# [What to produce]
Please set down the records below exactly as they appear.

# [The data]
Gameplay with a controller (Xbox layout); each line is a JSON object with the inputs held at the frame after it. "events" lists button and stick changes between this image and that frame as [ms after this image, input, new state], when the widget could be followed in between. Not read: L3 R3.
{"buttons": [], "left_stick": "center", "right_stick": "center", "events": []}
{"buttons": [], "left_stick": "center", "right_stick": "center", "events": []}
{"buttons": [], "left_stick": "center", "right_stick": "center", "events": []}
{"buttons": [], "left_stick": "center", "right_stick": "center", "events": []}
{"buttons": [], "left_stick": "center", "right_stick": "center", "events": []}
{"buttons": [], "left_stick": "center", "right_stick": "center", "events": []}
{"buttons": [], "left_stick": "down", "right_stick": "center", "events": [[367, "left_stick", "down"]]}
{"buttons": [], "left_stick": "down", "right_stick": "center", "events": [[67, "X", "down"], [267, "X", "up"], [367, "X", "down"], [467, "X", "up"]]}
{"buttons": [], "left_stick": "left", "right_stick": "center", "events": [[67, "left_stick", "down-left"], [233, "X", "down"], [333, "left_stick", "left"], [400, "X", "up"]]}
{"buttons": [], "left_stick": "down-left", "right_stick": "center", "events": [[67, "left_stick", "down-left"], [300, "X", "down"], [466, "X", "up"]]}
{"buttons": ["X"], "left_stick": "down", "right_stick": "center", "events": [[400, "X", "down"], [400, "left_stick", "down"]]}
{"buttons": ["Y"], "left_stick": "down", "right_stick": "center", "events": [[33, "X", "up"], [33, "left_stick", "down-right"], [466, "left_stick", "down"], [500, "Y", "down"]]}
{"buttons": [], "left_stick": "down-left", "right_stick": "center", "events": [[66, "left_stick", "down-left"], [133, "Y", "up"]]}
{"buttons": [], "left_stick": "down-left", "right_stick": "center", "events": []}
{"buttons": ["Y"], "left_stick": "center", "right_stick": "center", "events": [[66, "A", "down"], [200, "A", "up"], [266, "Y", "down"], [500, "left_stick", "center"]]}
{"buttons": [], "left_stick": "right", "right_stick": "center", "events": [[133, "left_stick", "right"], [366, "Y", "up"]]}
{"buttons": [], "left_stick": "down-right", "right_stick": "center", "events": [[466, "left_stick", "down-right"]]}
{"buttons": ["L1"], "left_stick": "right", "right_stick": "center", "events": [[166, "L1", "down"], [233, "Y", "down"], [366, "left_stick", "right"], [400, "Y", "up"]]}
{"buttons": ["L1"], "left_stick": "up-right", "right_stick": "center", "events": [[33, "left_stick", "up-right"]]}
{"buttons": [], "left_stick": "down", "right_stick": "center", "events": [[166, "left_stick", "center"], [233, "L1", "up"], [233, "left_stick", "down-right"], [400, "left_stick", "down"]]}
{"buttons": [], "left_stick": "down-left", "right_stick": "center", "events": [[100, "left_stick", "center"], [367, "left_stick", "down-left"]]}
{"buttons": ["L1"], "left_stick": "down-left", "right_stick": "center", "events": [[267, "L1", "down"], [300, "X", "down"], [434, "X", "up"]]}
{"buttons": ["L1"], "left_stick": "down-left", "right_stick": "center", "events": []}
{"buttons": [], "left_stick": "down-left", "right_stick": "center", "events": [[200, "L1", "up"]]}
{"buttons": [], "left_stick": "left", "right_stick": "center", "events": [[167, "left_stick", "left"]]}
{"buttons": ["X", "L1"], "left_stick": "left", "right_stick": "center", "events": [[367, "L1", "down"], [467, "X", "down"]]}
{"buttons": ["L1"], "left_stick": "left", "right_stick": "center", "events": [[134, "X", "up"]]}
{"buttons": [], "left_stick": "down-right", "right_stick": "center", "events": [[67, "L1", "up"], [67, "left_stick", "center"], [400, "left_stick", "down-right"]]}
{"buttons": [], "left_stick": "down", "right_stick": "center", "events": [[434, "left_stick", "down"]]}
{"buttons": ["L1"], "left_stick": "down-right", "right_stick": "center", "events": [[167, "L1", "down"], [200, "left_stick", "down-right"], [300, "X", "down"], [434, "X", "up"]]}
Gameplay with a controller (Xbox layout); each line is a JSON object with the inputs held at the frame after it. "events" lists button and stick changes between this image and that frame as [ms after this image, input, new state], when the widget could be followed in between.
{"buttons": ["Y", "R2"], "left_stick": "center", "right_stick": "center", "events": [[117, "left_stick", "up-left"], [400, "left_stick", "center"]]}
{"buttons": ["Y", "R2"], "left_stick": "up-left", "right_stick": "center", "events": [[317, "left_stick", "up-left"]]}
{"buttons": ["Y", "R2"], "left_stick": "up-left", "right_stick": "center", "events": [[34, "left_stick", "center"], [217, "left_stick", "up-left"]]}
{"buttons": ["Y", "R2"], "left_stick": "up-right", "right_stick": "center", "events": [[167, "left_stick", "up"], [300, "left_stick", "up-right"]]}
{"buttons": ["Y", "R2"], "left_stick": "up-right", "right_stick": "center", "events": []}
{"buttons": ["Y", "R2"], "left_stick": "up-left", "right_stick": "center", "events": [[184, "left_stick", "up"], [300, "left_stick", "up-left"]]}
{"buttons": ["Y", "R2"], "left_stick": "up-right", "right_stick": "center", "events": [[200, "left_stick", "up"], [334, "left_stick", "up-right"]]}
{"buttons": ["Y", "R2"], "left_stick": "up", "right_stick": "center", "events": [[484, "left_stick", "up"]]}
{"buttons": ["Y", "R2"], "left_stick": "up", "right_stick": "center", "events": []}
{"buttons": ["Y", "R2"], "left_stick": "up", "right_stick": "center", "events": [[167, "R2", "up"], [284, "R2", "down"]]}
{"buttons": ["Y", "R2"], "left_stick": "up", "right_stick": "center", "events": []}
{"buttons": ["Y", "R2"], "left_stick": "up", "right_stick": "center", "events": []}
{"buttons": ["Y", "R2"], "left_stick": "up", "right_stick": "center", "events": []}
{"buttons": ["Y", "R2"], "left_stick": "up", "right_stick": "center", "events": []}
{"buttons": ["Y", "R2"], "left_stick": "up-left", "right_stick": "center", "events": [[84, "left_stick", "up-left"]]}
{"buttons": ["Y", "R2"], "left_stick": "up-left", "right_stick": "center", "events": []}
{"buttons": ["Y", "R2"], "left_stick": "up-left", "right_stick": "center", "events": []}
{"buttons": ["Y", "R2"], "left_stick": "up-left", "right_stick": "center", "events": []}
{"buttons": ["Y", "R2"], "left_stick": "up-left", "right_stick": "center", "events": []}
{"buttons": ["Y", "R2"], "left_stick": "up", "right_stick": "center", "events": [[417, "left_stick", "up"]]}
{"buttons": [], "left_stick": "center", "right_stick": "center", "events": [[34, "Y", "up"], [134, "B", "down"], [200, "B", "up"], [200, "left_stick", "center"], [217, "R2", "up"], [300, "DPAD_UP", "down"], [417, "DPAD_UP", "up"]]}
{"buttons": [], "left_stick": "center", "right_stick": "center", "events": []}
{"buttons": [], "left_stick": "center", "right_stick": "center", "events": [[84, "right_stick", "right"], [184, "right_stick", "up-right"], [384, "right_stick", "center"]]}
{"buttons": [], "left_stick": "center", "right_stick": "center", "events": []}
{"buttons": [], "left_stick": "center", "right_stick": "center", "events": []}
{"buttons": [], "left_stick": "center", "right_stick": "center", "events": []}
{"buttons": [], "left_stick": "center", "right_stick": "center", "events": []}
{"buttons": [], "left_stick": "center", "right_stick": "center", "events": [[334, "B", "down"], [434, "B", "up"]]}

# [Written response]
Gameplay with a controller (Xbox layout); each line is a JSON object with the inputs held at the frame after it. "events" lists button and stick changes between this image and that frame as [ms after this image, input, new state], when the widget could be followed in between. Not read: L3 R3.
{"buttons": [], "left_stick": "center", "right_stick": "center", "events": []}
{"buttons": [], "left_stick": "center", "right_stick": "center", "events": []}
{"buttons": [], "left_stick": "center", "right_stick": "center", "events": []}
{"buttons": [], "left_stick": "center", "right_stick": "center", "events": []}
{"buttons": [], "left_stick": "center", "right_stick": "center", "events": []}
{"buttons": [], "left_stick": "center", "right_stick": "center", "events": []}
{"buttons": [], "left_stick": "down", "right_stick": "center", "events": [[367, "left_stick", "down"]]}
{"buttons": [], "left_stick": "down", "right_stick": "center", "events": [[67, "X", "down"], [267, "X", "up"], [367, "X", "down"], [467, "X", "up"]]}
{"buttons": [], "left_stick": "left", "right_stick": "center", "events": [[67, "left_stick", "down-left"], [233, "X", "down"], [333, "left_stick", "left"], [400, "X", "up"]]}
{"buttons": [], "left_stick": "down-left", "right_stick": "center", "events": [[67, "left_stick", "down-left"], [300, "X", "down"], [466, "X", "up"]]}
{"buttons": ["X"], "left_stick": "down", "right_stick": "center", "events": [[400, "X", "down"], [400, "left_stick", "down"]]}
{"buttons": ["Y"], "left_stick": "down", "right_stick": "center", "events": [[33, "X", "up"], [33, "left_stick", "down-right"], [466, "left_stick", "down"], [500, "Y", "down"]]}
{"buttons": [], "left_stick": "down-left", "right_stick": "center", "events": [[66, "left_stick", "down-left"], [133, "Y", "up"]]}
{"buttons": [], "left_stick": "down-left", "right_stick": "center", "events": []}
{"buttons": ["Y"], "left_stick": "center", "right_stick": "center", "events": [[66, "A", "down"], [200, "A", "up"], [266, "Y", "down"], [500, "left_stick", "center"]]}
{"buttons": [], "left_stick": "right", "right_stick": "center", "events": [[133, "left_stick", "right"], [366, "Y", "up"]]}
{"buttons": [], "left_stick": "down-right", "right_stick": "center", "events": [[466, "left_stick", "down-right"]]}
{"buttons": ["L1"], "left_stick": "right", "right_stick": "center", "events": [[166, "L1", "down"], [233, "Y", "down"], [366, "left_stick", "right"], [400, "Y", "up"]]}
{"buttons": ["L1"], "left_stick": "up-right", "right_stick": "center", "events": [[33, "left_stick", "up-right"]]}
{"buttons": [], "left_stick": "down", "right_stick": "center", "events": [[166, "left_stick", "center"], [233, "L1", "up"], [233, "left_stick", "down-right"], [400, "left_stick", "down"]]}
{"buttons": [], "left_stick": "down-left", "right_stick": "center", "events": [[100, "left_stick", "center"], [367, "left_stick", "down-left"]]}
{"buttons": ["L1"], "left_stick": "down-left", "right_stick": "center", "events": [[267, "L1", "down"], [300, "X", "down"], [434, "X", "up"]]}
{"buttons": ["L1"], "left_stick": "down-left", "right_stick": "center", "events": []}
{"buttons": [], "left_stick": "down-left", "right_stick": "center", "events": [[200, "L1", "up"]]}
{"buttons": [], "left_stick": "left", "right_stick": "center", "events": [[167, "left_stick", "left"]]}
{"buttons": ["X", "L1"], "left_stick": "left", "right_stick": "center", "events": [[367, "L1", "down"], [467, "X", "down"]]}
{"buttons": ["L1"], "left_stick": "left", "right_stick": "center", "events": [[134, "X", "up"]]}
{"buttons": [], "left_stick": "down-right", "right_stick": "center", "events": [[67, "L1", "up"], [67, "left_stick", "center"], [400, "left_stick", "down-right"]]}
{"buttons": [], "left_stick": "down", "right_stick": "center", "events": [[434, "left_stick", "down"]]}
{"buttons": ["L1"], "left_stick": "down-right", "right_stick": "center", "events": [[167, "L1", "down"], [200, "left_stick", "down-right"], [300, "X", "down"], [434, "X", "up"]]}
Gameplay with a controller (Xbox layout); each line is a JSON object with the inputs held at the frame after it. "events" lists button and stick changes between this image and that frame as [ms after this image, input, new state], when the widget could be followed in between.
{"buttons": ["Y", "R2"], "left_stick": "center", "right_stick": "center", "events": [[117, "left_stick", "up-left"], [400, "left_stick", "center"]]}
{"buttons": ["Y", "R2"], "left_stick": "up-left", "right_stick": "center", "events": [[317, "left_stick", "up-left"]]}
{"buttons": ["Y", "R2"], "left_stick": "up-left", "right_stick": "center", "events": [[34, "left_stick", "center"], [217, "left_stick", "up-left"]]}
{"buttons": ["Y", "R2"], "left_stick": "up-right", "right_stick": "center", "events": [[167, "left_stick", "up"], [300, "left_stick", "up-right"]]}
{"buttons": ["Y", "R2"], "left_stick": "up-right", "right_stick": "center", "events": []}
{"buttons": ["Y", "R2"], "left_stick": "up-left", "right_stick": "center", "events": [[184, "left_stick", "up"], [300, "left_stick", "up-left"]]}
{"buttons": ["Y", "R2"], "left_stick": "up-right", "right_stick": "center", "events": [[200, "left_stick", "up"], [334, "left_stick", "up-right"]]}
{"buttons": ["Y", "R2"], "left_stick": "up", "right_stick": "center", "events": [[484, "left_stick", "up"]]}
{"buttons": ["Y", "R2"], "left_stick": "up", "right_stick": "center", "events": []}
{"buttons": ["Y", "R2"], "left_stick": "up", "right_stick": "center", "events": [[167, "R2", "up"], [284, "R2", "down"]]}
{"buttons": ["Y", "R2"], "left_stick": "up", "right_stick": "center", "events": []}
{"buttons": ["Y", "R2"], "left_stick": "up", "right_stick": "center", "events": []}
{"buttons": ["Y", "R2"], "left_stick": "up", "right_stick": "center", "events": []}
{"buttons": ["Y", "R2"], "left_stick": "up", "right_stick": "center", "events": []}
{"buttons": ["Y", "R2"], "left_stick": "up-left", "right_stick": "center", "events": [[84, "left_stick", "up-left"]]}
{"buttons": ["Y", "R2"], "left_stick": "up-left", "right_stick": "center", "events": []}
{"buttons": ["Y", "R2"], "left_stick": "up-left", "right_stick": "center", "events": []}
{"buttons": ["Y", "R2"], "left_stick": "up-left", "right_stick": "center", "events": []}
{"buttons": ["Y", "R2"], "left_stick": "up-left", "right_stick": "center", "events": []}
{"buttons": ["Y", "R2"], "left_stick": "up", "right_stick": "center", "events": [[417, "left_stick", "up"]]}
{"buttons": [], "left_stick": "center", "right_stick": "center", "events": [[34, "Y", "up"], [134, "B", "down"], [200, "B", "up"], [200, "left_stick", "center"], [217, "R2", "up"], [300, "DPAD_UP", "down"], [417, "DPAD_UP", "up"]]}
{"buttons": [], "left_stick": "center", "right_stick": "center", "events": []}
{"buttons": [], "left_stick": "center", "right_stick": "center", "events": [[84, "right_stick", "right"], [184, "right_stick", "up-right"], [384, "right_stick", "center"]]}
{"buttons": [], "left_stick": "center", "right_stick": "center", "events": []}
{"buttons": [], "left_stick": "center", "right_stick": "center", "events": []}
{"buttons": [], "left_stick": "center", "right_stick": "center", "events": []}
{"buttons": [], "left_stick": "center", "right_stick": "center", "events": []}
{"buttons": [], "left_stick": "center", "right_stick": "center", "events": [[334, "B", "down"], [434, "B", "up"]]}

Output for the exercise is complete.